Turnovers lead to collapse
The Sixers were in control most of the game but as the pressure mounted in the closing minutes, and the Grizzlies clawed their way back in, the Sixers completely lost their composure. The Sixers committed 10 of their 24 turnovers in the final 12 minutes. The Grizzlies were able to turn the Sixers fourth-quarter turnovers into 20 points. Frantic play does not lead to wins, and bad turnovers don’t help at all.
Timothe Luwawu-Cabarrot shows value
He started the night off 4-of-4 from beyond the arc and he didn’t stop there. Injuries to JJ Redick and Jerryd Bayless have pushed TLC into the starting lineup where he has taken advantage of the opportunity. He finished the night 6-of-8 from three for a season high 20 points, and though he racked up four fouls earlier than he would have liked, he played better defense than we are used to seeing from him including a much-needed block late in the game. Unfortunately, TLC’s big night was spoiled by the Sixers’ win streak ending in Memphis.
Robert Covington’s late-game three
The Sixers were shooting 59.1 percent from three-point range through the first three quarters so there was probably a little more confidence that the shot would fall, but Covington’s shot with nine seconds left was not the best idea to say the least. The problem here is just being aware of the game situation, the clock, and the score. The Sixers were down two, got a steal on the Grizzlies’ inbound right next to the Sixers’ basket and had a enough time to get a good shot to tie the game. There was no reason to go for the win on a rushed, off-balanced three. This shot was not the reason the Sixers lost in Memphis, but it was a bad moment in the waning moments.

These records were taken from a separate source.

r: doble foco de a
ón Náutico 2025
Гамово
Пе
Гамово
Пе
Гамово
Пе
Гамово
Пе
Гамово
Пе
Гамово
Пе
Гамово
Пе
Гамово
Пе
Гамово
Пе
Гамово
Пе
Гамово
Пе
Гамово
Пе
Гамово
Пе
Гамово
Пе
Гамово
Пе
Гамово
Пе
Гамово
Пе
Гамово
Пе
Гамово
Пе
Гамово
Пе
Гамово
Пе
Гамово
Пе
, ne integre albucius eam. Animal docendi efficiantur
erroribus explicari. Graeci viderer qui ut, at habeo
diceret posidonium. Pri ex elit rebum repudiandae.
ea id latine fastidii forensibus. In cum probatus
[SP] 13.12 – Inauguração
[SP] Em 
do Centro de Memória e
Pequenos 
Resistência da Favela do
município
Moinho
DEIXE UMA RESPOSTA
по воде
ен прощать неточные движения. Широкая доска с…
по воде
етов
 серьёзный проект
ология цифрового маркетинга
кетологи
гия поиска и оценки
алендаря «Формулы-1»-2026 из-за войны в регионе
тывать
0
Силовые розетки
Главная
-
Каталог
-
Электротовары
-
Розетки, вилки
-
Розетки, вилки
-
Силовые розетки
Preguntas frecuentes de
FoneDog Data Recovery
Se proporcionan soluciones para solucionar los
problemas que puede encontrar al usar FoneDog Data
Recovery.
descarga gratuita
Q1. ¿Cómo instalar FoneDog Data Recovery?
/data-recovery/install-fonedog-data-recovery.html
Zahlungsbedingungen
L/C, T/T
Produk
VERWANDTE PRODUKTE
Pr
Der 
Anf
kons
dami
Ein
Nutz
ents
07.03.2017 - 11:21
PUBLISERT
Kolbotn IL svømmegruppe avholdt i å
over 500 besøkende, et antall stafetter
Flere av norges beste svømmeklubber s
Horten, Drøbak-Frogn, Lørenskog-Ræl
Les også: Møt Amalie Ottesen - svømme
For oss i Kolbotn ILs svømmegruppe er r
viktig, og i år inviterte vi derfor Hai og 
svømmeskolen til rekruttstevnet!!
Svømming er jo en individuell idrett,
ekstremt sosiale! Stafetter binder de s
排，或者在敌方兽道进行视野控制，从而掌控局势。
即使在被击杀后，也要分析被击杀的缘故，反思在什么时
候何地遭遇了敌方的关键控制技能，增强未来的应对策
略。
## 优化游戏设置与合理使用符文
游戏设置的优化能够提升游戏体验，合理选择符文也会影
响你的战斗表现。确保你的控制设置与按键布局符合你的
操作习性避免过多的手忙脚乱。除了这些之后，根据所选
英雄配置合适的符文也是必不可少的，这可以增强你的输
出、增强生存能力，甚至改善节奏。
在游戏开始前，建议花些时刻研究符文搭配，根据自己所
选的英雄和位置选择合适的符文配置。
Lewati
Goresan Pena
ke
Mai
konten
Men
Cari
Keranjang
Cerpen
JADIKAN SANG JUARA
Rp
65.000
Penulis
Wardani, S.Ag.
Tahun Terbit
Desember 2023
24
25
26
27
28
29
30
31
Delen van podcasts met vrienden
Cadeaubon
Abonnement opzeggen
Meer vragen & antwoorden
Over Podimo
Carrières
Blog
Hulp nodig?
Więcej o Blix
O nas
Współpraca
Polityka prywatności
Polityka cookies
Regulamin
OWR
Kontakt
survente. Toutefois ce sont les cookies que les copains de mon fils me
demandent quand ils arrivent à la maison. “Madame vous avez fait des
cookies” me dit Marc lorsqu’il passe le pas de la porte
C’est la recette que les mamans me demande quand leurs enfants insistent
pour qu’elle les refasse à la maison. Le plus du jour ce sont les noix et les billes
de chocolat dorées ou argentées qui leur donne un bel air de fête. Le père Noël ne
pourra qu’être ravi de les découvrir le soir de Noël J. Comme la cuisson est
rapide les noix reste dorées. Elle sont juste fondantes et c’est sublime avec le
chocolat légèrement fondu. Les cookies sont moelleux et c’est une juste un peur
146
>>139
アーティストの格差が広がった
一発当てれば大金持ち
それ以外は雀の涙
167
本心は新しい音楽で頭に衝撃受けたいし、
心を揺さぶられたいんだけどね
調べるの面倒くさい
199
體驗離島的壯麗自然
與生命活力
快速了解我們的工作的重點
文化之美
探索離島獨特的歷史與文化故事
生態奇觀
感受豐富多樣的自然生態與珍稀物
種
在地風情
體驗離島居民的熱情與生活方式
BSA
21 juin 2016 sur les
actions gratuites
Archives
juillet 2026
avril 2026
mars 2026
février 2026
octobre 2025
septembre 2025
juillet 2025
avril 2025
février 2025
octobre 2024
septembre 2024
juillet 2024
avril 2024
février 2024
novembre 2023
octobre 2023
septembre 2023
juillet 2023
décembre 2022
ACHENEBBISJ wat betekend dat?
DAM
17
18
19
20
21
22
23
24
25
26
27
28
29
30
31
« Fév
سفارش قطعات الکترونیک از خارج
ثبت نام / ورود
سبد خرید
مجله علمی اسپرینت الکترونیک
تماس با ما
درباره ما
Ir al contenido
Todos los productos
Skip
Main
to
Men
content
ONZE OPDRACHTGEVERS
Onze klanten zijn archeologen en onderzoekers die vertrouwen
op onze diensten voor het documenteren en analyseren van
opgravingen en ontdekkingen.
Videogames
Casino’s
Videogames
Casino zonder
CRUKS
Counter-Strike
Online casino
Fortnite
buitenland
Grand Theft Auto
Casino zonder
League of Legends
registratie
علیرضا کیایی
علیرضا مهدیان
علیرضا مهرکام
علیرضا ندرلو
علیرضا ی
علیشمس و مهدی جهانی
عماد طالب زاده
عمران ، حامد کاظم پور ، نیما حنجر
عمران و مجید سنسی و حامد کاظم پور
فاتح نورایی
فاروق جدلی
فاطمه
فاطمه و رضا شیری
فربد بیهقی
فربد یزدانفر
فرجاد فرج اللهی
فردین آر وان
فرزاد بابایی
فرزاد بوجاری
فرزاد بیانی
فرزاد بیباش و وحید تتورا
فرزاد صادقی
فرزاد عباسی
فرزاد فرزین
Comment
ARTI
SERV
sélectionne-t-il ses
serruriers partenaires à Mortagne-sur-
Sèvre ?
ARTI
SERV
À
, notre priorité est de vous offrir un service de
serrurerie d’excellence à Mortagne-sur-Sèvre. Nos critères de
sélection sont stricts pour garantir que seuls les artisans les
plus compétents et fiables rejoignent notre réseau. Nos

Good and bad from Joel Embiid
Things started out quiet for Embiid and it wasn’t one of his best games, but the growth of Embiid becomes clearer every day. When the Sixers were losing their composure toward the end of the game he did his best to create contact, get to the line, and play close to the basket. There are definitely still areas where he can improve (i.e. turnovers, ball handling, and late three-pointers) but there are positive signs. The mentality of being a leader and wanting to take over when things aren’t going right is exactly what we want to see from Embiid, but his body language did not match. He was hanging his head a little and seemed extremely affected by the situation. He needs to get his head to match his body.
Justin Anderson’s Flagrant Foul
I usually don’t take part in criticizing officials or league rules. The topics are so subjective that any commentary usually isn’t productive in my opinion. But I’m going to take a minute to dissect what happened in the third quarter between Wayne Selden Jr. and Justin Anderson. Selden went up for a dunk and was fouled by Anderson. Selden talked a little too much after the foul and was charged with his second technical of the game, therefore ejected. Official Derrick Collins headed over to the replay screen and said, “Call on the floor is a technical on No. 7, we’re going to review to see if anything else happened.” They’ve already called a common foul on Anderson and Tech on Seldon and they’re reviewing for what? To upgrade? I don’t like that. Then, after the review, they saw something that I did not. Anderson’s foul, in my opinion was nothing more than a play on the ball by a guy that was moving in the opposite direction, and clearly a common foul. There was nothing over the top about it. And, while I’m handing out opinions, I’ll come to Seldon’s defense too — heat of the moment chirping is such a cheap way to penalize a basketball player. These guys can’t be robots.